## [Tarefa proposta 1]
No texto sobre Mário Soares, indique todos os verbos que surgem imediatamente a seguir à forma «vão».
## [Tarefa proposta 2]
Escreva a continuação do texto sobre Mário Soares, a partir da última frase apresentada.

## [Texto fornecido]
[ retrato oficial -pintura de Júlio Pomar]
Nestes dias mais próximos, vão cair sobre Mário Soares todas
as palavras de pesar que a nossa imaginação alcança. Vão bater-lhe à porta,
quer as memórias sentidas de muitos amigos, quer a dor calorosa e triste do povo.
Justamente, vão alinhar-se junto ao seu nome as maiores solenidades
discursivas. Os mais eloquentes cultivarão, graves, o sabor das grandes frases.
As pompas mais crepusculares deitarão as suas sombras sobre as ruas.
Se Mário Soares se desse ao trabalho de acordar por um
momento, deixaria certamente escorrer
ligeiramente pelo seu rosto cansado a ponta de um sorriso e libertaria a sua
ironia mais funda para que se espreguiçasse um pouco.

## [Dados fornecidos]
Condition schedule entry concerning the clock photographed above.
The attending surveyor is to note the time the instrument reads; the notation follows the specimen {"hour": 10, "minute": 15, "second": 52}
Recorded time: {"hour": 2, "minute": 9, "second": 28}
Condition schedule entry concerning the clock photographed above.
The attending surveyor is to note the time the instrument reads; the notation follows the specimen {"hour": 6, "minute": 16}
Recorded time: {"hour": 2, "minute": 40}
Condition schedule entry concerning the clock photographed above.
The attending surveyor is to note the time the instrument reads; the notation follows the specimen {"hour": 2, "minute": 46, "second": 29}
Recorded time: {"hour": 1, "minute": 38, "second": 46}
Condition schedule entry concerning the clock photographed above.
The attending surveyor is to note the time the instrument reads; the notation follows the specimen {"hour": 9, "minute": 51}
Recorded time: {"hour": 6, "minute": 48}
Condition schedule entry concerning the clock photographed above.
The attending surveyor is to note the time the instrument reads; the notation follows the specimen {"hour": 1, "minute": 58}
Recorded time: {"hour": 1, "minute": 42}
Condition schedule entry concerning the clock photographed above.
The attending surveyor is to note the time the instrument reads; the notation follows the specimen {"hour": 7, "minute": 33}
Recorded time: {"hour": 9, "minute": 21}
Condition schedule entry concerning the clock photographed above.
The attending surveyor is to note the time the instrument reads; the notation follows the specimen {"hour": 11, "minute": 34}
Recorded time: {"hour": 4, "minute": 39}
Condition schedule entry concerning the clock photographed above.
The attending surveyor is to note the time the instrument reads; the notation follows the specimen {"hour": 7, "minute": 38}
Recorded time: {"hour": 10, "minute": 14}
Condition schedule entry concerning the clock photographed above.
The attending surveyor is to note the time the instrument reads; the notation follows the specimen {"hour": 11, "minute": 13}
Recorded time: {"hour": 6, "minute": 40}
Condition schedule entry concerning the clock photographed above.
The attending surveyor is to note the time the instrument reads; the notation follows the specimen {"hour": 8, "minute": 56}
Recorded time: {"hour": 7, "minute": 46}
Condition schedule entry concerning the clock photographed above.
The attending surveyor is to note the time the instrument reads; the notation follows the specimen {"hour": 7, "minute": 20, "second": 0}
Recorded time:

## [Resultado final 1]
cair, bater-lhe, alinhar-se

## [Resultado final 2]
Quem tenha escrito o que eu acabo de escrever não pode
associar-se, pura e simplesmente, ao coro das homenagens , mesmo que se
limite a deixar uma palavra de
tristeza e o esboço convencional de uma esperança coletiva, ainda que ténue, que possa fazer pensar que valeu a pena a gesta do homenageado.
Tem que procurar abrir alguma janela, ainda que pequena e forçosamente
breve. Ora, estava eu à procura dessa fugidia janela de arejamento, quando me
recordei da metáfora do caçador que talvez um dia eu tenha inventado.
Diz ela que era uma vez um
caçador que sabia tudo acerca da caça. Sabia tudo acerca dos coelhos,
sabia tudo acerca das perdizes. Sabia exatamente como aproveitar cada cão em cada momento da caçada. Quando
treinava tiro ao alvo, acertava sempre no mais íntimo do centro. Pontuação
máxima.
Começada a caçada, lançados os coelhos na desesperada fuga, o genial caçador, lesto e rápido,
disparava. Mas era o cão que gania sofredor, enquanto o coelho continuava a sua louca desfilada,
escapando. Súbita, soltava-se a perdiz
matreira num voo inesperado. O caçador,
forte da sua vasta erudição, disparava.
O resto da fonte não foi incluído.